Tuesday, October 11, 2011

THE HORROR OF FRANKENSTEIN (Jimmy Sangster, 1970)


Victor plays with divine fire but instead of giving it to mortals, hordes this messianic power to sate his voracious intellectual appetite, sacrificing morality for immortality. Director Jimmy Sangster stitches together droll comedy and horror tropes, revealing the origin of the failed protagonist from the four humours of bathos.

The horror of Victor Frankenstein resides not in the beast born of stitch and staple, but in the cold dark pit that substitutes for empathy, a carnivorous void that consumes knowledge for the sake of self. The story begins with Viktor idly dissecting the female anatomy as he sits through a boring lecture, lost in electric dreams. He challenges his professors and decides to leave school to focus upon his masters thesis: to create mankind by his own hand. After murdering his father, he inherits title and estate, as well as a buxom maid to fulfill his dietary needs and continues with his experiments.

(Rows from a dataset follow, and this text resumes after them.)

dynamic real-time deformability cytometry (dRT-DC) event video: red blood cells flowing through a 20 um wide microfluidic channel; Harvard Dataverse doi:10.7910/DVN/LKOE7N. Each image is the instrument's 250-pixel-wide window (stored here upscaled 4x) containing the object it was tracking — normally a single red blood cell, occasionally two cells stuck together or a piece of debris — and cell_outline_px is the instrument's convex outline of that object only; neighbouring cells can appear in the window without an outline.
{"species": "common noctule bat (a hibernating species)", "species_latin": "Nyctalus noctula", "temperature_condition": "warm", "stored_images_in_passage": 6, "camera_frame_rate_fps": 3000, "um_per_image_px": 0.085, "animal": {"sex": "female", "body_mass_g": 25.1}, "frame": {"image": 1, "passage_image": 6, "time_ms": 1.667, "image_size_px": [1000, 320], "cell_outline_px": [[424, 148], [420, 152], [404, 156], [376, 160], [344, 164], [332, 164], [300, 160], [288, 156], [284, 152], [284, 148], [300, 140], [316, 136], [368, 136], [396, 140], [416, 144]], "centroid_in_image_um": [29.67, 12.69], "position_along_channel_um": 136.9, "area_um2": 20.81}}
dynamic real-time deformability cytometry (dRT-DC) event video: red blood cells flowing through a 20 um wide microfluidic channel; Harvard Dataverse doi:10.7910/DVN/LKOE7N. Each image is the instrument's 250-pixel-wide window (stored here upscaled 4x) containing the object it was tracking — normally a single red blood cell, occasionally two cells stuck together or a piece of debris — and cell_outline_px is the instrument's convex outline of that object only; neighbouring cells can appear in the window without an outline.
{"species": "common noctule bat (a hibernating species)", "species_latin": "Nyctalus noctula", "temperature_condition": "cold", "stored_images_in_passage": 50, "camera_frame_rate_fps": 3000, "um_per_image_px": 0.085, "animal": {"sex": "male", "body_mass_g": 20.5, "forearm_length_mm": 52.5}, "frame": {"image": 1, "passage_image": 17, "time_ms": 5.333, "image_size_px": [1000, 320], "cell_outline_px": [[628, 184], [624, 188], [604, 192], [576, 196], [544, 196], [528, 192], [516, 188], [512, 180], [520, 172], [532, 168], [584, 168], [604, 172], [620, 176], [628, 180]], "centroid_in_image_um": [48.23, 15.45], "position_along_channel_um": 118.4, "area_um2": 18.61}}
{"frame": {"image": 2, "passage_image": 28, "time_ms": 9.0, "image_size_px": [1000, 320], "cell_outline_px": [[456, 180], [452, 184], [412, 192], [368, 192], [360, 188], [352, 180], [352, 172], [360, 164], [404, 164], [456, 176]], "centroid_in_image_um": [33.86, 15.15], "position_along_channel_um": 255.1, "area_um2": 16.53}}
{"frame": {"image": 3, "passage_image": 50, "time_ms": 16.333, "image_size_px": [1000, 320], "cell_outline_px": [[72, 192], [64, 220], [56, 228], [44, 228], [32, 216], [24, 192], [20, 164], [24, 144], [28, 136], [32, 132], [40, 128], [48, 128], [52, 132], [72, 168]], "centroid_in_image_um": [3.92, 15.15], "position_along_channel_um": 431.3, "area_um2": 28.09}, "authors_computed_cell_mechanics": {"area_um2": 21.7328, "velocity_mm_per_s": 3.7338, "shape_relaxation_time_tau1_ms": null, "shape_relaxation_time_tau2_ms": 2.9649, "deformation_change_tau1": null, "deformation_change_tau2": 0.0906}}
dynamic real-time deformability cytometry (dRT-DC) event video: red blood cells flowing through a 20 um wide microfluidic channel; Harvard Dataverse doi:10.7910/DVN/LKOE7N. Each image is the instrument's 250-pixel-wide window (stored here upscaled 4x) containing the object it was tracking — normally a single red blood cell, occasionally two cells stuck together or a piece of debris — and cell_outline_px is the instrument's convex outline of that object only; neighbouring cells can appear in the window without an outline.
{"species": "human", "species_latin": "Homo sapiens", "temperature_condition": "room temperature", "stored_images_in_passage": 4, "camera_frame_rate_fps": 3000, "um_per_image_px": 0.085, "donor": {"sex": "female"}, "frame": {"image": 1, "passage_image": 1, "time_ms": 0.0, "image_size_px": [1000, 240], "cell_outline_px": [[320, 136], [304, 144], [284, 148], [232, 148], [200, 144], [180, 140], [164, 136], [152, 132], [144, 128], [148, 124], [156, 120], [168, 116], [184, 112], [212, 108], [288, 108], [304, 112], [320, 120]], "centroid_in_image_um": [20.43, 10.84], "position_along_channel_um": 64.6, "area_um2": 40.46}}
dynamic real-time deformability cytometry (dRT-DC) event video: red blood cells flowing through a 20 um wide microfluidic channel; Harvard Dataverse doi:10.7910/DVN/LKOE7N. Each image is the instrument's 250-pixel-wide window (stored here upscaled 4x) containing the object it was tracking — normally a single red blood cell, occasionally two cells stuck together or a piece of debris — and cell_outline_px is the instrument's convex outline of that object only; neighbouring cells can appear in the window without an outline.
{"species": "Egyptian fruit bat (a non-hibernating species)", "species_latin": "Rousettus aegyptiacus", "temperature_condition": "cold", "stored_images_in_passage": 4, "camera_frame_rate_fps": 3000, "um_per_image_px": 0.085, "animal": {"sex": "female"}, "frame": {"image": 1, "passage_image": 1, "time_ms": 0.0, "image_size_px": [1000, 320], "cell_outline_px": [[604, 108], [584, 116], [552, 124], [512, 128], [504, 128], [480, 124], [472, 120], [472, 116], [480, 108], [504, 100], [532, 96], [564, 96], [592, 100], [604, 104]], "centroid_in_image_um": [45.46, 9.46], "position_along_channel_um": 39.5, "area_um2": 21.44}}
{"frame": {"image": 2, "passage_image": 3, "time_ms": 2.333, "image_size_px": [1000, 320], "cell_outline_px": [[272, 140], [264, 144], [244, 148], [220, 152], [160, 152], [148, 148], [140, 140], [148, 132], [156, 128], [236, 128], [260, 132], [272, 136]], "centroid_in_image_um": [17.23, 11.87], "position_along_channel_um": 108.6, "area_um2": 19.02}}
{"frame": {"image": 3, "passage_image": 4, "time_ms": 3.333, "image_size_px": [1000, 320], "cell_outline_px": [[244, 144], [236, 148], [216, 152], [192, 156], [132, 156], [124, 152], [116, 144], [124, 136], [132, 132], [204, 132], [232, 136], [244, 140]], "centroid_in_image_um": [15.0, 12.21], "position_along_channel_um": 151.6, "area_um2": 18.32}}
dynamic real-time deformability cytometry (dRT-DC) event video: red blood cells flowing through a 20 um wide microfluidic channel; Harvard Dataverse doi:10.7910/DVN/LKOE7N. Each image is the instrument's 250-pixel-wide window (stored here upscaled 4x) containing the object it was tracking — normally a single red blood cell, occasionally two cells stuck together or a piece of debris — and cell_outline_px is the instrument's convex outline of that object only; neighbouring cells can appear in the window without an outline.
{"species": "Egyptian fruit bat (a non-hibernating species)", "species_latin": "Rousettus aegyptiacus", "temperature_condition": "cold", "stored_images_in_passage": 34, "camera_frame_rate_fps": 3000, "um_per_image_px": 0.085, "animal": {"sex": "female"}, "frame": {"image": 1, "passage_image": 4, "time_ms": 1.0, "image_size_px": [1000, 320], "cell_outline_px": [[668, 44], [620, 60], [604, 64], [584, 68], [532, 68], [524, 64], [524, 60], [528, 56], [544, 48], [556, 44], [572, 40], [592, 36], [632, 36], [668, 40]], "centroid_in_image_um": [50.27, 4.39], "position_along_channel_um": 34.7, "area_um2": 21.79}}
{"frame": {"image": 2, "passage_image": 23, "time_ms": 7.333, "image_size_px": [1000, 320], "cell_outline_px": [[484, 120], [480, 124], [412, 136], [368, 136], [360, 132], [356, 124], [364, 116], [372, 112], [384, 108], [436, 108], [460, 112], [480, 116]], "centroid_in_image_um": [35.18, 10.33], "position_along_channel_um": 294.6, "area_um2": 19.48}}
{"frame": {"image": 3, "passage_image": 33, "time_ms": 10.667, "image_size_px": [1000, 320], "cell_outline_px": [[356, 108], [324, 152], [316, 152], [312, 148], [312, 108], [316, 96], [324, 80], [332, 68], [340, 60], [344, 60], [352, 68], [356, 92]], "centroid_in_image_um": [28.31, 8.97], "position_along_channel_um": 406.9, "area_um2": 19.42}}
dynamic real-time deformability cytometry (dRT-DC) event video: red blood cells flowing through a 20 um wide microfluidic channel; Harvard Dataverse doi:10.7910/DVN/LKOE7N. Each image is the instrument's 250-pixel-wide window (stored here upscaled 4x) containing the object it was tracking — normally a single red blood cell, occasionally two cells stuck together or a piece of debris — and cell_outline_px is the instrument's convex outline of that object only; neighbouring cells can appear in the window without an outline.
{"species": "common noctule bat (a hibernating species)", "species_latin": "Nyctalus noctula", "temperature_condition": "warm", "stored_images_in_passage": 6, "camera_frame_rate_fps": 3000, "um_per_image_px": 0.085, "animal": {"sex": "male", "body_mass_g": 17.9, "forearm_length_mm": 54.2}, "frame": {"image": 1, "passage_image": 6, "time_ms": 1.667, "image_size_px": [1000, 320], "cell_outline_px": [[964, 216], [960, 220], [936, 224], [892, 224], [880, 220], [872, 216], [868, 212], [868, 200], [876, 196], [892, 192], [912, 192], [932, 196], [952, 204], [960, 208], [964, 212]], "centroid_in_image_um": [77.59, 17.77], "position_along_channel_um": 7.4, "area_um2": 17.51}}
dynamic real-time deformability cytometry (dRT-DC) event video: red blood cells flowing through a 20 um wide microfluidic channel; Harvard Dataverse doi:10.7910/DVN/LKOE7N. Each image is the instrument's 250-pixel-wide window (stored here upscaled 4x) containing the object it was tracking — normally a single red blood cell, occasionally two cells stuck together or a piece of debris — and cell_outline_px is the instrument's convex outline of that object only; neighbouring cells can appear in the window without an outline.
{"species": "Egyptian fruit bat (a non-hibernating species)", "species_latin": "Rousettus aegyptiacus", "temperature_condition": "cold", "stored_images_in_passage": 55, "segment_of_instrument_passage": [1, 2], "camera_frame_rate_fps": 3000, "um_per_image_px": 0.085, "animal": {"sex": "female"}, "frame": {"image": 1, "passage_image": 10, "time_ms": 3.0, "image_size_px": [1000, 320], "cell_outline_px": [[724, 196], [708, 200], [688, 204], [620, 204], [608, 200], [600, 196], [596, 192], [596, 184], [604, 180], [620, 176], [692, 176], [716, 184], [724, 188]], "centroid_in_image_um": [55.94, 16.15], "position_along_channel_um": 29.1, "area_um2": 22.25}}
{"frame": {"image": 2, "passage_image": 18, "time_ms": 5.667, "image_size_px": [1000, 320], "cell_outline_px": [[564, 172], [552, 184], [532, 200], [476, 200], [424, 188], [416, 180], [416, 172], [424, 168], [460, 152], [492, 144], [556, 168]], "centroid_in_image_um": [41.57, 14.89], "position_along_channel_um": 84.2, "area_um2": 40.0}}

Ralph Bates plays Frankenstein with a cold self assurance tinged with a wry humor, spitting aspersions and venom with a grin and firm handshake. It’s a wonderful performance because Victor’s actions are despicable, yet somehow he remains marginally sympathetic. He is adored by Elizabeth, the beautiful daughter of part number 25, and in her time of need subjugates her into physical and emotional bondage. Truly a cad! Once he finishes his pet project, the stumbling monster (played by David Prowse) initiates murder and mayhem which Viktor uses to his own advantage. The plastic and putty makeup is awful, with Prowse display the emotional range of a vole, neither imbuing the creature with sympathy or malevolence: it makes one yearn for the days of the sad eyed Christopher Lee as the tortured servant of a demented mind.

Sangster’s film is rarely laugh out loud funny but is laced with black humor: a horror noir. Frankenstein makes his monster in his own selfish image: a patchwork forgery.